Wet roads, cold temperatures, snow and ice can all contribute to potentially dangerous slip ups such as loss of grip aquaplaning and longer stopping distances.
Stay safe this winter
During the winter months it’s not just ice and snow that make our roads slippery and difficult to drive on. Even cold and damp conditions can make driving a dangerous task.
Thankfully though, tyre manufacturers have designed winter tyres that provide much better grip and safety in all of these conditions, helping you to avoid any unnecessary and unpleasant accidents.

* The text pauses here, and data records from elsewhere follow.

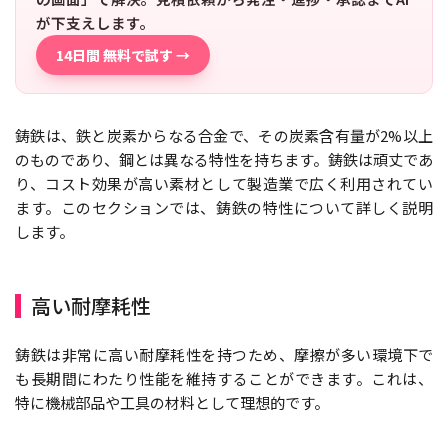
が下支えします。
14日間 無料で試す →
鋳鉄は、鉄と炭素からなる合金で、その炭素含有量が2%以上
のものであり、鋼とは異なる特性を持ちます。鋳鉄は頑丈であ
り、コスト効果が高い素材として製造業で広く利用されてい
ます。このセクションでは、鋳鉄の特性について詳しく説明
します。
高い耐摩耗性
鋳鉄は非常に高い耐摩耗性を持つため、摩擦が多い環境下で
も長期間にわたり性能を維持することができます。これは、
特に機械部品や工具の材料として理想的です。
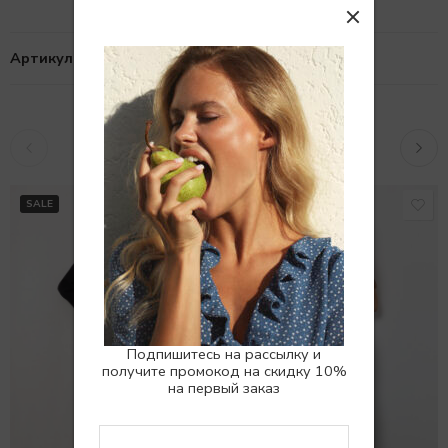
Артикул:
10103447
Похожие товары
SALE
SALE
Подпишитесь на рассылку и
получите промокод на скидку 10%
на первый заказ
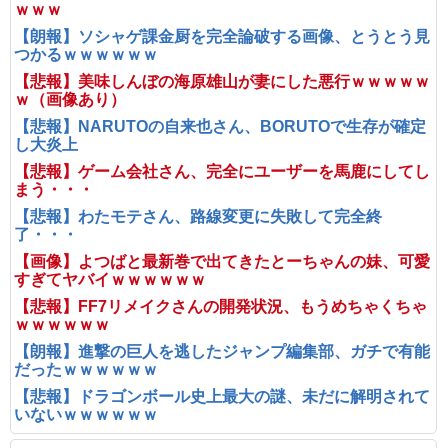
ｗｗｗ
【朗報】ソシャゲ課金厨を完全論破する画像、とうとう見
つかるｗｗｗｗｗｗ
【悲報】美味しんぼの海原雄山が妻にした悪行ｗｗｗｗｗ
ｗ（画像あり）
【悲報】NARUTOの自来也さん、BORUTOで生存が確定
し大炎上
【悲報】ゲーム会社さん、完全にユーザーを馬鹿にしてし
まう・・・
【悲報】わたモテさん、路線変更に失敗して完全終
了・・・
【画像】よつばと最新巻で出てきたとーちゃんの妹、可愛
すぎてヤバイｗｗｗｗｗｗ
【悲報】FF7リメイクさんの開発状況、もうめちゃくちゃ
ｗｗｗｗｗｗ
【朗報】進撃の巨人を逃したジャンプ編集部、ガチで有能
だったｗｗｗｗｗｗ
【悲報】ドラゴンボール史上最大の謎、未だに解明されて
いないｗｗｗｗｗｗ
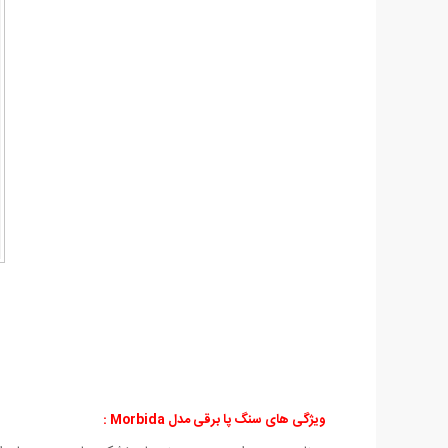
ویژگی های سنگ پا برقی مدل Morbida :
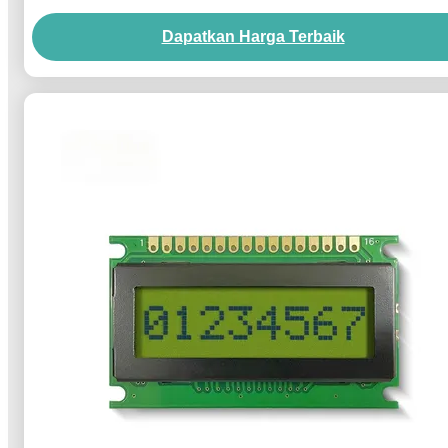
Dapatkan Harga Terbaik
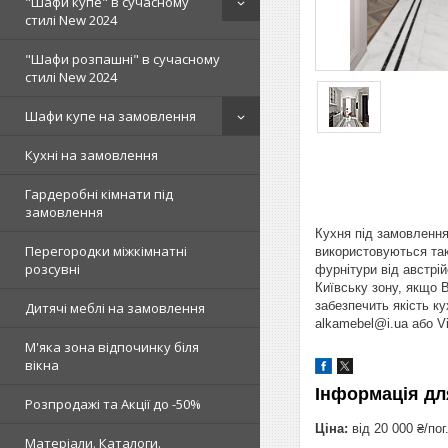
"Шафи купе" в сучасному
стилі New 2024
"Шафи розпашні" в сучасному
стилі New 2024
Шафи купе на замовлення
Кухні на замовлення
Гардеробні кімнати під
замовлення
Кухня під замовлення
Перегородки міжкімнатні
використовуються такі
розсувні
фурнітури від австрі
Київську зону, якщо 
забезпечить якість к
Дитячі меблі на замовлення
alkamebel@i.ua або Vi
М'яка зона відпочинку біля
вікна
Інформація дл
Розпродажі та Акції до -50%
Ціна:
від 20 000 ₴/пог
Матеріали. Каталоги.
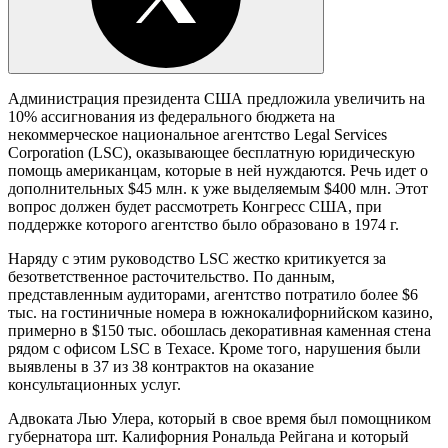
Администрация президента США предложила увеличить на
10% ассигнования из федерального бюджета на
некоммерческое национальное агентство Legal Services
Corporation (LSC), оказывающее бесплатную юридическую
помощь американцам, которые в ней нуждаются. Речь идет о
дополнительных $45 млн. к уже выделяемым $400 млн. Этот
вопрос должен будет рассмотреть Конгресс США, при
поддержке которого агентство было образовано в 1974 г.
Наряду с этим руководство LSC жестко критикуется за
безответственное расточительство. По данным,
представленным аудиторами, агентство потратило более $6
тыс. на гостиничные номера в южнокалифорнийском казино,
примерно в $150 тыс. обошлась декоративная каменная стена
рядом с офисом LSC в Техасе. Кроме того, нарушения были
выявлены в 37 из 38 контрактов на оказание
консультационных услуг.
Адвоката Лью Улера, который в свое время был помощником
губернатора шт. Калифорния Рональда Рейгана и который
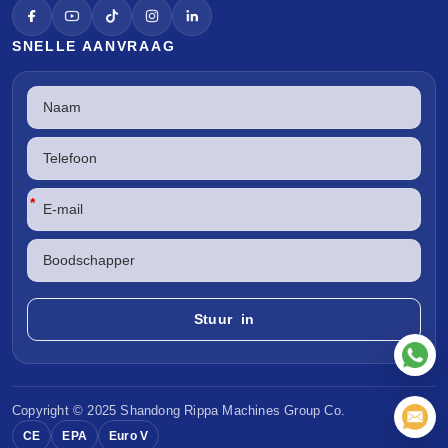
SNELLE AANVRAAG
*
Copyright © 2025 Shandong
Rippa Machines
Group Co.
CE
EPA
Euro V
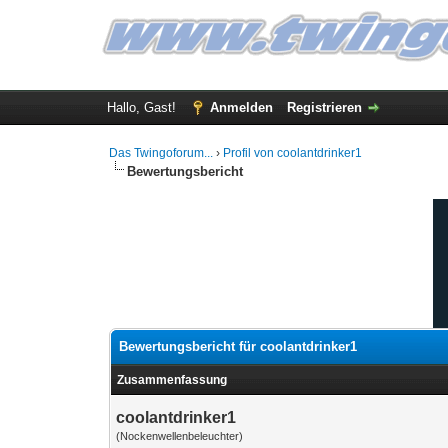
Hallo, Gast!
Anmelden
Registrieren
Das Twingoforum...
›
Profil von coolantdrinker1
Bewertungsbericht
Bewertungsbericht für coolantdrinker1
Zusammenfassung
coolantdrinker1
(Nockenwellenbeleuchter)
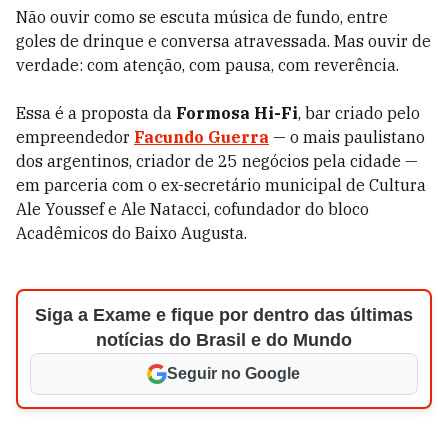
Não ouvir como se escuta música de fundo, entre
goles de drinque e conversa atravessada. Mas ouvir de
verdade: com atenção, com pausa, com reverência.
Essa é a proposta da
Formosa Hi-Fi
, bar criado pelo
empreendedor
Facundo Guerra
— o mais paulistano
dos argentinos, criador de 25 negócios pela cidade —
em parceria com o ex-secretário municipal de Cultura
Ale Youssef e Ale Natacci, cofundador do bloco
Acadêmicos do Baixo Augusta.
Siga a Exame e fique por dentro das últimas
notícias do Brasil e do Mundo
Seguir no Google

At temperatures below 7 degrees, summer tyres become hard and are less able to grip to the road surface. Winter tyres are made from a special tread compound which stays flexible in cold conditions. This is so the tyre can lock into the peaks and troughs of the road surface and grip the road better. They also have more small grooves which provide better grip in wet or icy conditions.
To demonstrate the difference between winter and summer tyres, we carried out a series of tests using two virtually identical cars. One fitted with summer tyres and the other fitted with winter tyres.

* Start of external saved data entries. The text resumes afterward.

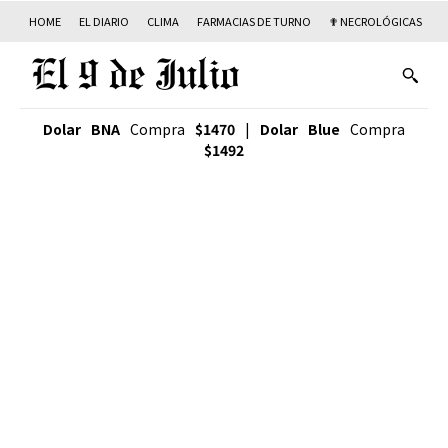
HOME
EL DIARIO
CLIMA
FARMACIAS DE TURNO
✟ NECROLÓGICAS
T
Dolar BNA
Compra
$1470
|
Dolar Blue
Compra
$1492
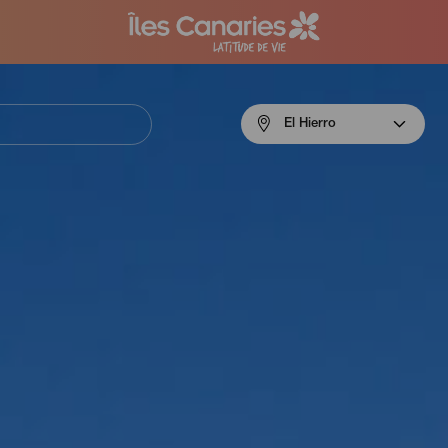
Menú
El Hierro
navigation
El
Hierro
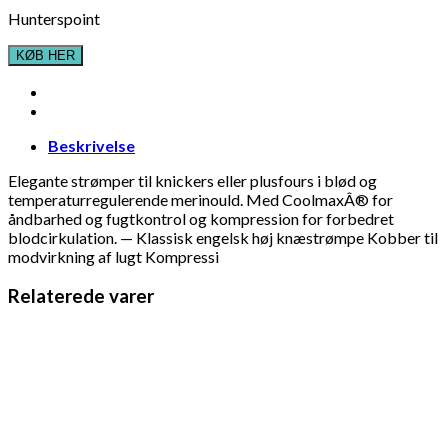
Hunterspoint
KØB HER
Beskrivelse
Elegante strømper til knickers eller plusfours i blød og
temperaturregulerende merinould. Med CoolmaxÂ® for
åndbarhed og fugtkontrol og kompression for forbedret
blodcirkulation. — Klassisk engelsk høj knæstrømpe Kobber til
modvirkning af lugt Kompressi
Relaterede varer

How do winter tyres affect stopping distance?
The first test was a braking test which will show clearly the difference in stopping difference for the two tyres.
This video clearly demonstrates that even getting started on the ice in summer tyres is difficult. Once the driver reaches 15 mph he slams on the brakes, and it takes 12m to come to a stop on summer tyres. The car fitted with winter tyres has a much smoother acceleration and comes to a stop after just 8m.
Which means at just 15 mph the summer tyres took a full car length more to stop. Imagine the difference at higher speeds, if sudden braking was needed on a busy main road.
How do winter tyres affect cornering?
The second test performed was a cornering test which showed how differently the two tyres performed when cornering in cold conditions.
Both cars were driven around a bend at just 15mph on an ice rink. The car fitted with summer tyres experienced drastic understeer and loss of control as it entered the bend. On a real road, imagine the consequences of this if understeer led a car into the path of oncoming traffic.
The car fitted with winter tyres gave the driver much better control even when setting off, with better traction on the ice. The car steered seamlessly through the cones with seemingly total control on the ice rink. Very different from the car fitted with summer tyres. The video shows the difference from an overhead camera.
Winter tyres are not just designed for arctic conditions, they operate more effectively at temperatures below 7 degrees, a regular and repetitive occurrence during the winter months in the UK – giving better grip, stability and safety.